I don't know that Curtis Hanson's "Wonder Boys" was ever going to be a hit or an awards season juggernaut, but it's hard to imagine how Paramount could've more thoroughly botched its release. The splendidly shaggy comedy based on Michael Chabon's 1995 novel boasted a stellar cast that included Michael Douglas, Tobey Maguire, Frances McDormand, and Robert Downey Jr. Paramount knew it had something on its hands, so it gave the film two theatrical rollouts.

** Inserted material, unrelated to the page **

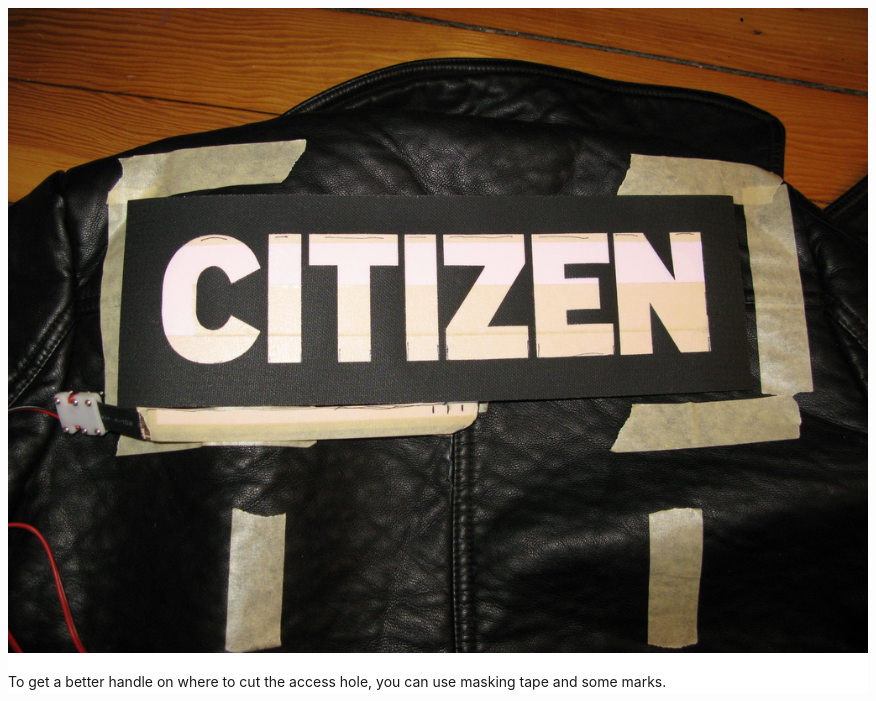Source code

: ![top placement](img/top-patch-placement-1.jpg)


To get a better handle on where to cut the access hole, you can use
masking tape and some marks.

Paramount wronged Curtis Hanson's Wonder Boys twice
Paramount first released "Wonder Boys" on February 25, 2000. It stars Douglas as Grady Tripp, a stoner novelist who toils under the crushing success of his first book. He now teaches a creative writing course at an unnamed, prestigious Pennsylvania university, where he finds himself confounded by his star student, James Leer (Maguire). Tripp has also complicated his position at the school by sleeping with the chancellor's wife (McDormand), who's discovered she's pregnant with his child. Meanwhile, his second novel, which his agent Terry Crabtree (Downey) is constantly hounding him about, has breached 2,500 pages and is nowhere close to being finished.

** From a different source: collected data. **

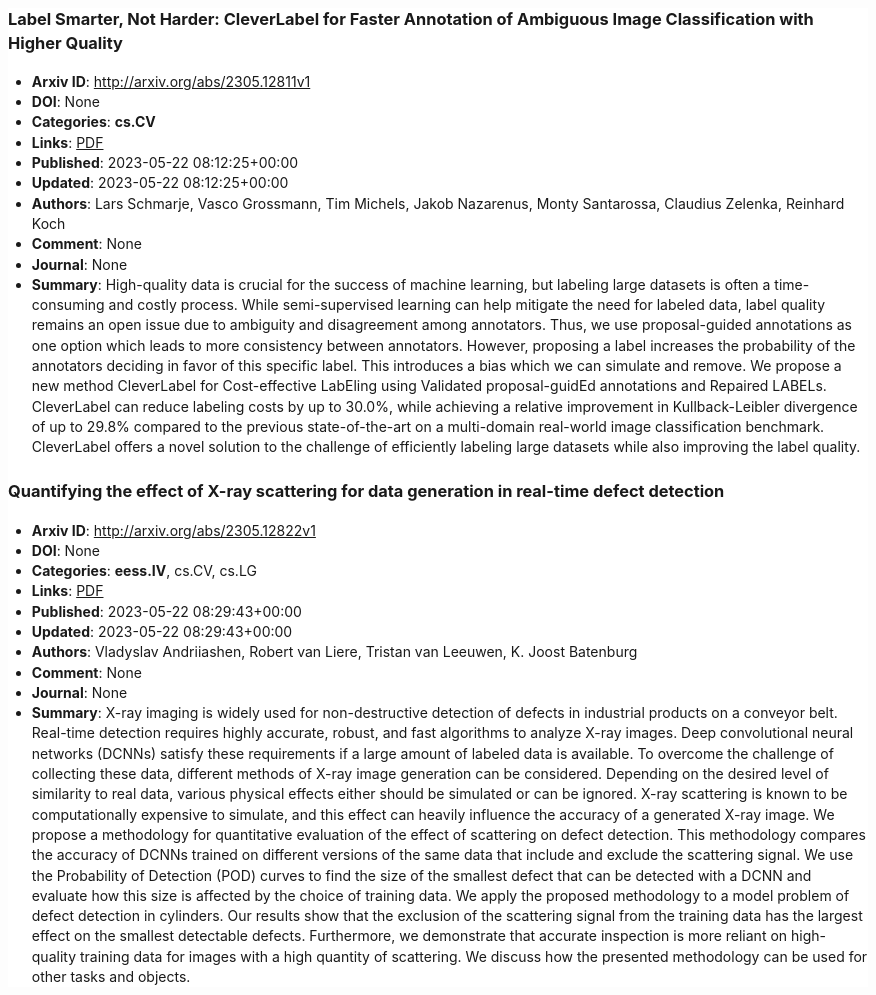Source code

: 

### Label Smarter, Not Harder: CleverLabel for Faster Annotation of Ambiguous Image Classification with Higher Quality
- **Arxiv ID**: http://arxiv.org/abs/2305.12811v1
- **DOI**: None
- **Categories**: **cs.CV**
- **Links**: [PDF](http://arxiv.org/pdf/2305.12811v1)
- **Published**: 2023-05-22 08:12:25+00:00
- **Updated**: 2023-05-22 08:12:25+00:00
- **Authors**: Lars Schmarje, Vasco Grossmann, Tim Michels, Jakob Nazarenus, Monty Santarossa, Claudius Zelenka, Reinhard Koch
- **Comment**: None
- **Journal**: None
- **Summary**: High-quality data is crucial for the success of machine learning, but labeling large datasets is often a time-consuming and costly process. While semi-supervised learning can help mitigate the need for labeled data, label quality remains an open issue due to ambiguity and disagreement among annotators. Thus, we use proposal-guided annotations as one option which leads to more consistency between annotators. However, proposing a label increases the probability of the annotators deciding in favor of this specific label. This introduces a bias which we can simulate and remove. We propose a new method CleverLabel for Cost-effective LabEling using Validated proposal-guidEd annotations and Repaired LABELs. CleverLabel can reduce labeling costs by up to 30.0%, while achieving a relative improvement in Kullback-Leibler divergence of up to 29.8% compared to the previous state-of-the-art on a multi-domain real-world image classification benchmark. CleverLabel offers a novel solution to the challenge of efficiently labeling large datasets while also improving the label quality.



### Quantifying the effect of X-ray scattering for data generation in real-time defect detection
- **Arxiv ID**: http://arxiv.org/abs/2305.12822v1
- **DOI**: None
- **Categories**: **eess.IV**, cs.CV, cs.LG
- **Links**: [PDF](http://arxiv.org/pdf/2305.12822v1)
- **Published**: 2023-05-22 08:29:43+00:00
- **Updated**: 2023-05-22 08:29:43+00:00
- **Authors**: Vladyslav Andriiashen, Robert van Liere, Tristan van Leeuwen, K. Joost Batenburg
- **Comment**: None
- **Journal**: None
- **Summary**: X-ray imaging is widely used for non-destructive detection of defects in industrial products on a conveyor belt. Real-time detection requires highly accurate, robust, and fast algorithms to analyze X-ray images. Deep convolutional neural networks (DCNNs) satisfy these requirements if a large amount of labeled data is available. To overcome the challenge of collecting these data, different methods of X-ray image generation can be considered. Depending on the desired level of similarity to real data, various physical effects either should be simulated or can be ignored. X-ray scattering is known to be computationally expensive to simulate, and this effect can heavily influence the accuracy of a generated X-ray image. We propose a methodology for quantitative evaluation of the effect of scattering on defect detection. This methodology compares the accuracy of DCNNs trained on different versions of the same data that include and exclude the scattering signal. We use the Probability of Detection (POD) curves to find the size of the smallest defect that can be detected with a DCNN and evaluate how this size is affected by the choice of training data. We apply the proposed methodology to a model problem of defect detection in cylinders. Our results show that the exclusion of the scattering signal from the training data has the largest effect on the smallest detectable defects. Furthermore, we demonstrate that accurate inspection is more reliant on high-quality training data for images with a high quantity of scattering. We discuss how the presented methodology can be used for other tasks and objects.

"Wonder Boys" is a hangout movie. It feints at being a road movie early on, but it stays close to home. Written by the great Steve Kloves ("The Fabulous Baker Boys") before we lost him to the "Harry Potter" franchise, it has a shambling narrative rhythm that gives it a 1970s New Hollywood feel. It was critically acclaimed, but it wound up being dumped to theaters (grossing $33.4 million at the box office against a $55 million budget) and never caught on with audiences or awards voters.

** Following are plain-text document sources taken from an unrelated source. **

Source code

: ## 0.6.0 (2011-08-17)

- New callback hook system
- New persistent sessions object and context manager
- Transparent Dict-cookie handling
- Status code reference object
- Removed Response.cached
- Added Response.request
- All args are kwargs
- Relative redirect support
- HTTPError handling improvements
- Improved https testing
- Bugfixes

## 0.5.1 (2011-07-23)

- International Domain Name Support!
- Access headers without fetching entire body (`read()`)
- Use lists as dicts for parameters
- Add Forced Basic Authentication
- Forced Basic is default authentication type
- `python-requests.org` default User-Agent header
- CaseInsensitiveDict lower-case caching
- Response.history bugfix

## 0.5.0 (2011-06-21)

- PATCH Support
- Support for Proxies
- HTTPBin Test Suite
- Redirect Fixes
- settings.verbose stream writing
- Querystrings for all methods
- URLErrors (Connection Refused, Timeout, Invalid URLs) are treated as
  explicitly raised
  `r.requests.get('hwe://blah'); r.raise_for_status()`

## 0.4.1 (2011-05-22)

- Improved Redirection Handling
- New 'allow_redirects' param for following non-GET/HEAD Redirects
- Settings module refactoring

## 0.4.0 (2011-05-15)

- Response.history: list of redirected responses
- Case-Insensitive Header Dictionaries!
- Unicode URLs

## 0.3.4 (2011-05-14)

Paramount was encouraged to re-release the movie in November of 2000, but it was a half-hearted, 12-screen gesture. It should've debuted "Wonder Boys" at the 2000 Cannes Film Festival, where Hanson's crime masterpiece "L.A. Confidential" received rapturous reviews. The studio did this film dirty on multiple levels, which is why it is, at best, a cult curiosity today. I think it's one of the best movies of the 2000s, and I highly recommend that you throw it on tonight.